> _RECORDS SHOWN_
○ ○ ○

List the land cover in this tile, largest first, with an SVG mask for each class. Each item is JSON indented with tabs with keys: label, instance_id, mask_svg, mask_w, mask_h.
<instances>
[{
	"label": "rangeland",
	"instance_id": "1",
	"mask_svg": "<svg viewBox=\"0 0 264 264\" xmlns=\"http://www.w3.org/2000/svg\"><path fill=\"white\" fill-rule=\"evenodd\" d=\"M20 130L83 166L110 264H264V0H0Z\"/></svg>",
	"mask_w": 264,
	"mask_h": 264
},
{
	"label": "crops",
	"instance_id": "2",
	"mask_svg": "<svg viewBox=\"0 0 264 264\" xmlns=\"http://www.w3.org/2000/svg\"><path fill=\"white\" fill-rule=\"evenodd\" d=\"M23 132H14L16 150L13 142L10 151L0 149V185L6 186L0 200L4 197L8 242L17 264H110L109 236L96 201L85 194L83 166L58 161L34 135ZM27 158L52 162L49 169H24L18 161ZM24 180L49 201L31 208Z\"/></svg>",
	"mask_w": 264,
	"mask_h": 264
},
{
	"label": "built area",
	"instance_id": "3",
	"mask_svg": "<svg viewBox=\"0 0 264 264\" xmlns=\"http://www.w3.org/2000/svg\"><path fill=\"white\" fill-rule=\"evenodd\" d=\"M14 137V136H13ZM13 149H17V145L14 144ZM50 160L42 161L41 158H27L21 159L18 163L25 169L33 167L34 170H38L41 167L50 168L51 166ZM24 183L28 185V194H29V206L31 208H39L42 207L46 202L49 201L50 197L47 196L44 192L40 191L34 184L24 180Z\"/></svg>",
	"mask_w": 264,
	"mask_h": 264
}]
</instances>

○ ○ ○

> _OBJECTIVE_
Reproduce every entry above verbatim, keeping each line unchanged and in its original order.

> _EXERCISE ANSWER_
List the land cover in this tile, largest first, with an SVG mask for each class. Each item is JSON indented with tabs with keys: label, instance_id, mask_svg, mask_w, mask_h.
<instances>
[{
	"label": "rangeland",
	"instance_id": "1",
	"mask_svg": "<svg viewBox=\"0 0 264 264\" xmlns=\"http://www.w3.org/2000/svg\"><path fill=\"white\" fill-rule=\"evenodd\" d=\"M20 130L83 166L110 264H264V0H0Z\"/></svg>",
	"mask_w": 264,
	"mask_h": 264
},
{
	"label": "crops",
	"instance_id": "2",
	"mask_svg": "<svg viewBox=\"0 0 264 264\" xmlns=\"http://www.w3.org/2000/svg\"><path fill=\"white\" fill-rule=\"evenodd\" d=\"M23 132H14L16 150L13 142L10 151L0 149V185L6 186L0 200L4 197L8 242L17 264H110L109 236L96 201L85 194L83 166L58 161L34 135ZM27 158L52 162L49 169H24L18 161ZM24 180L49 201L31 208Z\"/></svg>",
	"mask_w": 264,
	"mask_h": 264
},
{
	"label": "built area",
	"instance_id": "3",
	"mask_svg": "<svg viewBox=\"0 0 264 264\" xmlns=\"http://www.w3.org/2000/svg\"><path fill=\"white\" fill-rule=\"evenodd\" d=\"M14 137V136H13ZM13 149H17V145L14 144ZM50 160L42 161L41 158H27L21 159L18 163L25 169L33 167L34 170H38L41 167L50 168L51 166ZM24 183L28 185V194H29V206L31 208H39L42 207L46 202L49 201L50 197L47 196L44 192L40 191L34 184L24 180Z\"/></svg>",
	"mask_w": 264,
	"mask_h": 264
}]
</instances>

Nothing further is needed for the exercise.